The picture raises questions. If that is glowing due to heat, then something bad is happening. But maybe it is a bright light in a translucent pipe or something?
Those don’t look like PVC fittings, so I am guessing it is a metal pipe. The minimal loss of light at the overlapping sections and how it fades makes me think that it is truly incandescent.
For a couple of days a year the plastic flue above my boiler does this - from the sun hitting it at the perfect angle. (Source: once thought my boiler was about to blow up.)
The picture raises questions. If that is glowing due to heat, then something bad is happening. But maybe it is a bright light in a translucent pipe or something?
Looks like a bright orange light is shining from below, but I favour the impossible explanation tbh
If it were that, I would expect to see a lot of orange light spill on the ceiling, and a clear shadow of the pipe.
Well, there is light and shadows, but you are right: they both would be much stronger, more clear.

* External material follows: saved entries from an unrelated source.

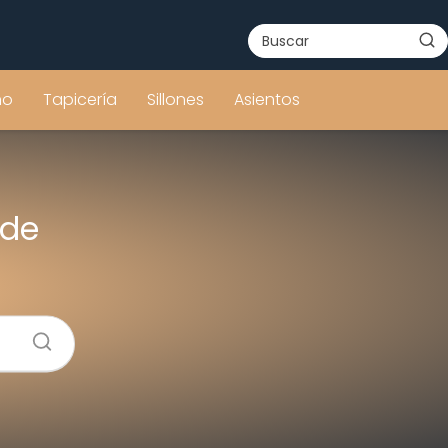
ño
Tapicería
Sillones
Asientos
 de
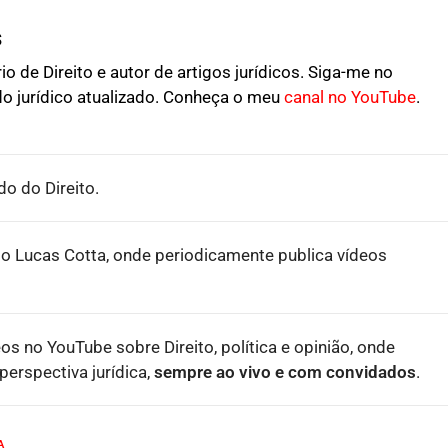
s
o de Direito e autor de artigos jurídicos. Siga-me no
o jurídico atualizado. Conheça o meu
canal no YouTube
.
o do Direito.
o Lucas Cotta, onde periodicamente publica vídeos
eos no YouTube sobre Direito, política e opinião, onde
erspectiva jurídica,
sempre ao vivo e com convidados
.
A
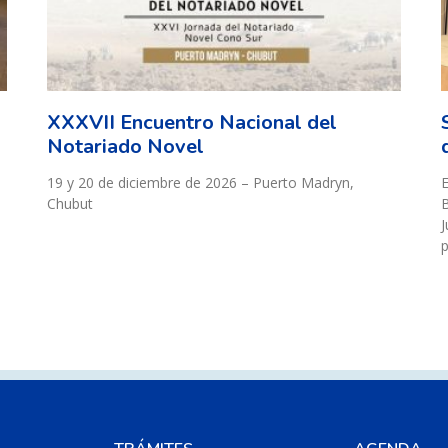
XXXVII Encuentro Nacional del
Notariado Novel
19 y 20 de diciembre de 2026 – Puerto Madryn,
E
Chubut
B
J
p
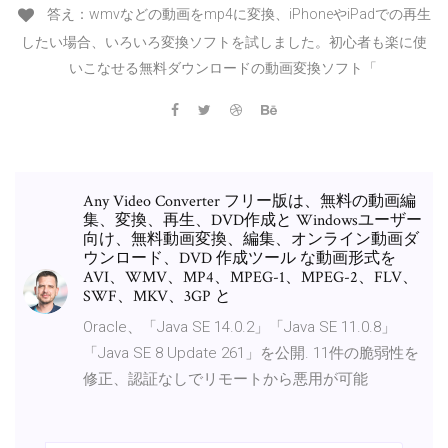
答え：wmvなどの動画をmp4に変換、iPhoneやiPadでの再生
したい場合、いろいろ変換ソフトを試しました。初心者も楽に使
いこなせる無料ダウンロードの動画変換ソフト「
Any Video Converter フリー版は、無料の動画編
集、変換、再生、DVD作成と Windowsユーザー
向け、無料動画変換、編集、オンライン動画ダ
ウンロード、DVD 作成ツール な動画形式を
AVI、WMV、MP4、MPEG-1、MPEG-2、FLV、
SWF、MKV、3GP と
Oracle、「Java SE 14.0.2」「Java SE 11.0.8」
「Java SE 8 Update 261」を公開. 11件の脆弱性を
修正、認証なしでリモートから悪用が可能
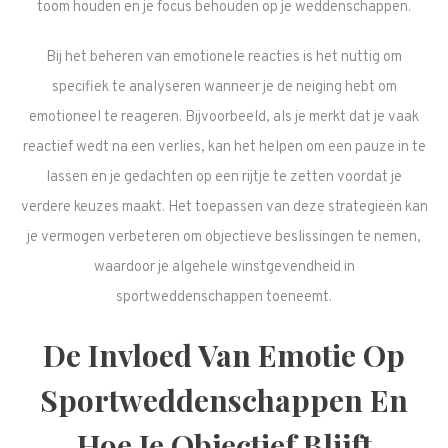
toom houden en je focus behouden op je weddenschappen.
Bij het beheren van emotionele reacties is het nuttig om
specifiek te analyseren wanneer je de neiging hebt om
emotioneel te reageren. Bijvoorbeeld, als je merkt dat je vaak
reactief wedt na een verlies, kan het helpen om een pauze in te
lassen en je gedachten op een rijtje te zetten voordat je
verdere keuzes maakt. Het toepassen van deze strategieën kan
je vermogen verbeteren om objectieve beslissingen te nemen,
waardoor je algehele winstgevendheid in
sportweddenschappen toeneemt.
De Invloed Van Emotie Op
Sportweddenschappen En
Hoe Je Objectief Blijft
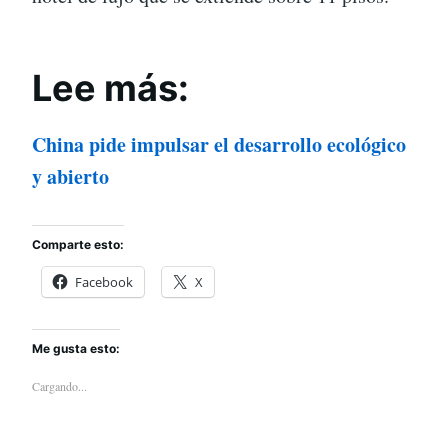
Lee más:
China pide impulsar el desarrollo ecológico
y abierto
Comparte esto:
Facebook
X
Me gusta esto:
Cargando...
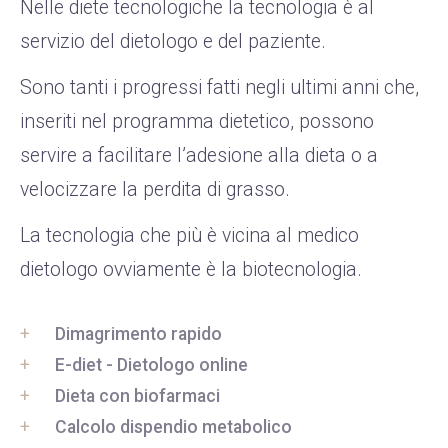
Nelle diete tecnologiche la tecnologia è al
servizio del dietologo e del paziente.
Sono tanti i progressi fatti negli ultimi anni che,
inseriti nel programma dietetico, possono
servire a facilitare l’adesione alla dieta o a
velocizzare la perdita di grasso.
La tecnologia che più è vicina al medico
dietologo ovviamente è la biotecnologia.
Dimagrimento rapido
E-diet - Dietologo online
Dieta con biofarmaci
Calcolo dispendio metabolico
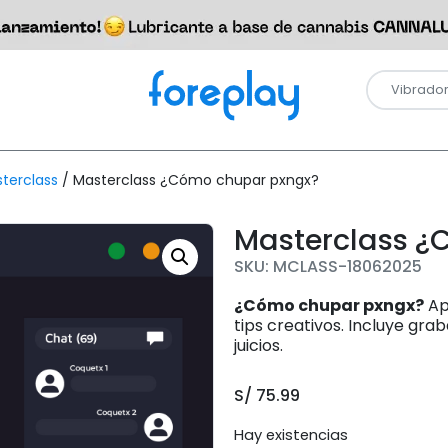
terclass
/ Masterclass ¿Cómo chupar pxngx?
Masterclass ¿
SKU: MCLASS-18062025
¿Cómo chupar pxngx?
Ap
tips creativos. Incluye grab
juicios.
S/
75.99
Hay existencias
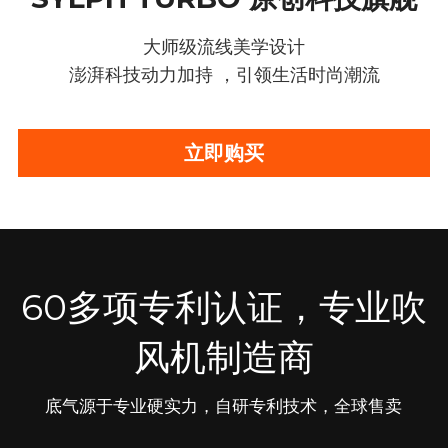
大师级流线美学设计
澎湃科技动力加持 ，引领生活时尚潮流
立即购买
60多项专利认证，专业吹
风机制造商
底气源于专业硬实力，自研专利技术，全球售卖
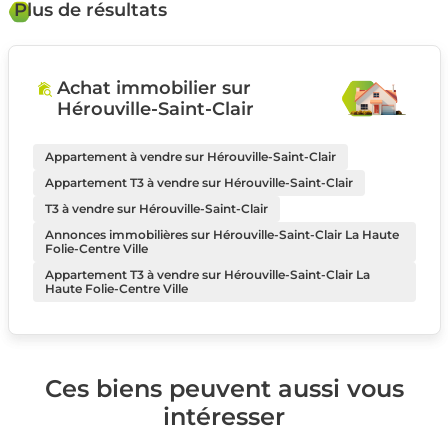
Plus de résultats
Achat immobilier sur
Hérouville-Saint-Clair
Appartement à vendre sur Hérouville-Saint-Clair
Appartement T3 à vendre sur Hérouville-Saint-Clair
T3 à vendre sur Hérouville-Saint-Clair
Annonces immobilières sur Hérouville-Saint-Clair La Haute
Folie-Centre Ville
Appartement T3 à vendre sur Hérouville-Saint-Clair La
Haute Folie-Centre Ville
Ces biens peuvent aussi vous
intéresser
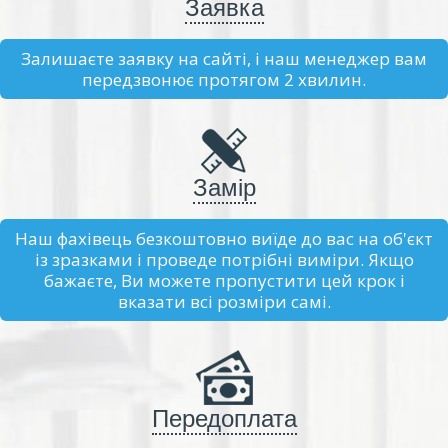
Заявка
Залишаєте заявку на сайті, і наш менеджер вам
передзвонює протягом 2 хвилин.
Замір
Наш фахівець безкоштовно виїде до вас на об'єкт
із зразками і проведе потрібні виміри. Якщо
бажаєте, Ви можете пропустити цей крок і
вказати всі розміри самі.
Передоплата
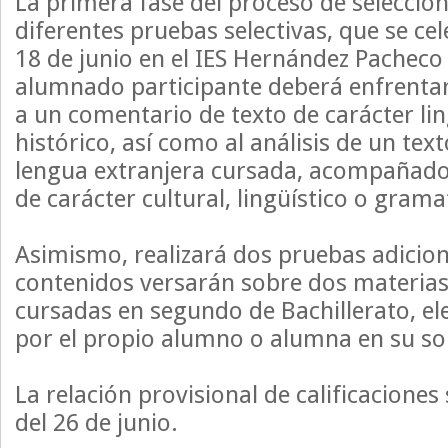
La primera fase del proceso de selecció
diferentes pruebas selectivas, que se ce
18 de junio en el IES Hernández Pacheco 
alumnado participante deberá enfrentar
a un comentario de texto de carácter ling
histórico, así como al análisis de un tex
lengua extranjera cursada, acompañado
de carácter cultural, lingüístico o gramat
Asimismo, realizará dos pruebas adicion
contenidos versarán sobre dos materia
cursadas en segundo de Bachillerato, e
por el propio alumno o alumna en su sol
La relación provisional de calificaciones
del 26 de junio.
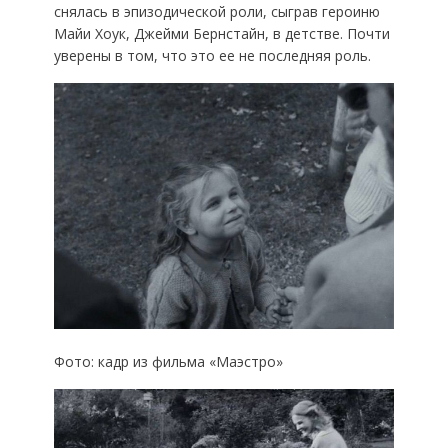
снялась в эпизодической роли, сыграв героиню
Майи Хоук, Джейми Бернстайн, в детстве. Почти
уверены в том, что это ее не последняя роль.
Фото: кадр из фильма «Маэстро»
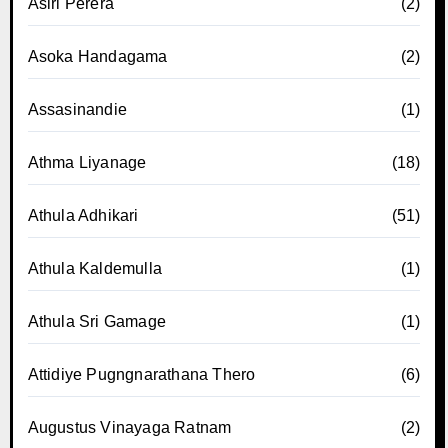
Asiri Perera
(2)
Asoka Handagama
(2)
Assasinandie
(1)
Athma Liyanage
(18)
Athula Adhikari
(51)
Athula Kaldemulla
(1)
Athula Sri Gamage
(1)
Attidiye Pugngnarathana Thero
(6)
Augustus Vinayaga Ratnam
(2)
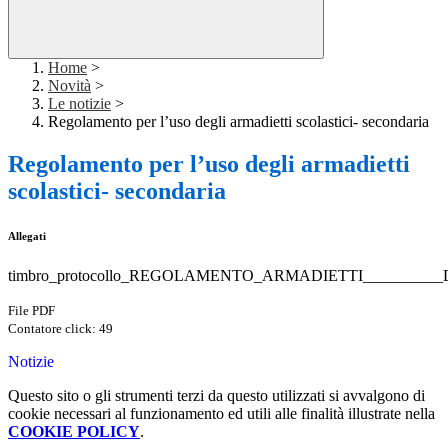
Home
>
Novità
>
Le notizie
>
Regolamento per l’uso degli armadietti scolastici- secondaria
Regolamento per l’uso degli armadietti
scolastici- secondaria
Allegati
timbro_protocollo_REGOLAMENTO_ARMADIETTI__________D
File PDF
Contatore click: 49
Notizie
Questo sito o gli strumenti terzi da questo utilizzati si avvalgono di
cookie necessari al funzionamento ed utili alle finalità illustrate nella
COOKIE POLICY
.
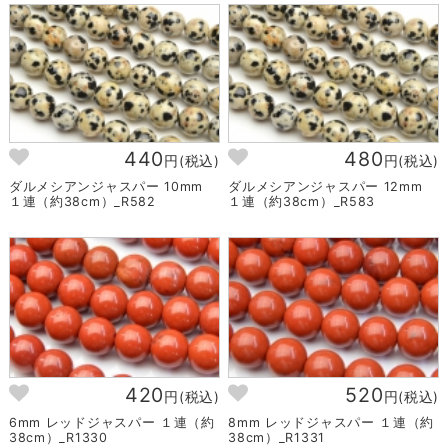
440
480
円(税込)
円(税込)
ダルメシアンジャスパー 10mm
ダルメシアンジャスパー 12mm
１連（約38cm）_R582
１連（約38cm）_R583
420
520
円(税込)
円(税込)
6mm レッドジャスパー １連（約
8mm レッドジャスパー １連（約
38cm）_R1330
38cm）_R1331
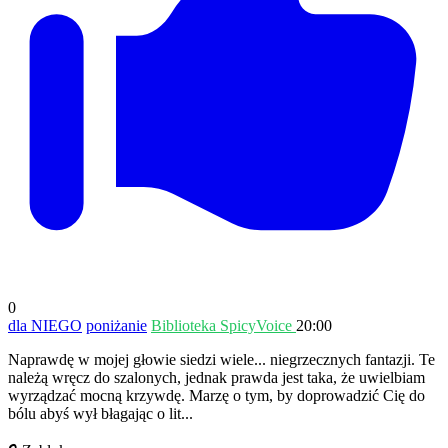
0
dla NIEGO
poniżanie
Biblioteka SpicyVoice
20:00
Naprawdę w mojej głowie siedzi wiele... niegrzecznych fantazji. Te
należą wręcz do szalonych, jednak prawda jest taka, że uwielbiam
wyrządzać mocną krzywdę. Marzę o tym, by doprowadzić Cię do
bólu abyś wył błagając o lit...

Think sunset coming through a window
Those don’t look like PVC fittings, so I am guessing it is a metal pipe. The minimal loss of light at the overlapping sections and how it fades makes me think that it is truly incandescent.
For a couple of days a year the plastic flue above my boiler does this - from the sun hitting it at the perfect angle. (Source: once thought my boiler was about to blow up.)
Likely a cast iron pipe that has grounded an electrical current. It is in fact, “something bad”.